We would like to warmly welcome Kaman Koulemou, our new Researcher in Guinea for the research project on strategies to mitigate impacts of extractives and infrastructure projects.
Kaman is a graduate in International Relations at the GAMAL ABDEL NASSER University in Conakry. Inspired by his final project on the prevention and management of community conflicts in the region of Guinée Forestière, he set himself the goal of working for peace and social cohesion.
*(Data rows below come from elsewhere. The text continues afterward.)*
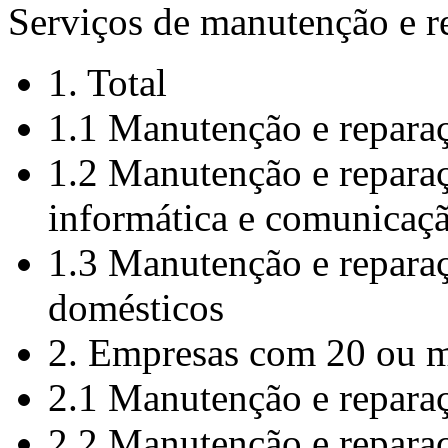
Serviços de manutenção e r
1. Total
1.1 Manutenção e repara
1.2 Manutenção e repara
informática e comunicaç
1.3 Manutenção e reparaç
domésticos
2. Empresas com 20 ou m
2.1 Manutenção e repara
2.2 Manutenção e repara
To this end, he has received professional training at the Center for Research and Action for Peace (CERAP) in Cote d’Ivoire and at the West African Institute for Peacebuilding Training (WAPI) in Ghana.
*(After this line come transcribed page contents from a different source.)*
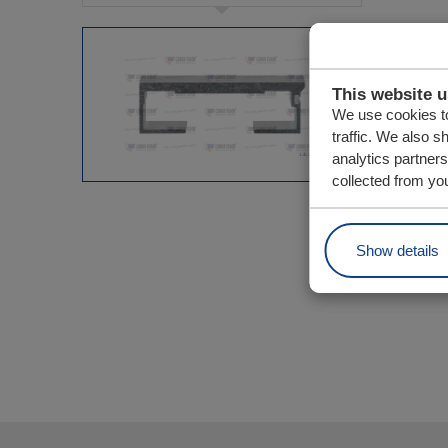
This website 
We use cookies to
traffic. We also s
analytics partner
collected from you
Show details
Kaman worked with World Education as Project Manager: Community Participation for Peace (P.C. Paix) from 2006 to 2010. He was admitted to the position of ACORD International’s Operations Manager in Guinea in 2010, where he was in charge of the project Governance and Transparency in the Mining Sector in Guinea. This project initiated the creation of consultation frameworks and the signing of partnership agreements between actors of the mining sector for peaceful coexistence. This initiative aims to contribute to the promotion of a transparent mining sector in Guinea, which guarantees sustainable economic and social benefits for the state and its citizens, and that respects the rights of local communities. Kaman led a study on practices of expropriation, compensation, relocation/resettlement of communities affected by mining projects in Guinea.
In 2014, Kaman was recruited as a Consultant-Trainer on behalf of the Danish Council for Refugees as part of the establishment and training of peace committees in Guinée Forestière. In June 2017, he participated in the baseline study on the causes of crises and tensions in the border area between Guinée Forestière, West Ivory Coast and Northern Liberia around Mount Nimba.
Kaman lives in Nzérékoré in the Forest Region of Guinea, and is married with two children. He has just started his work with us and is replacing Bernard Ngalim, who could not move to Guinea due to family circumstances.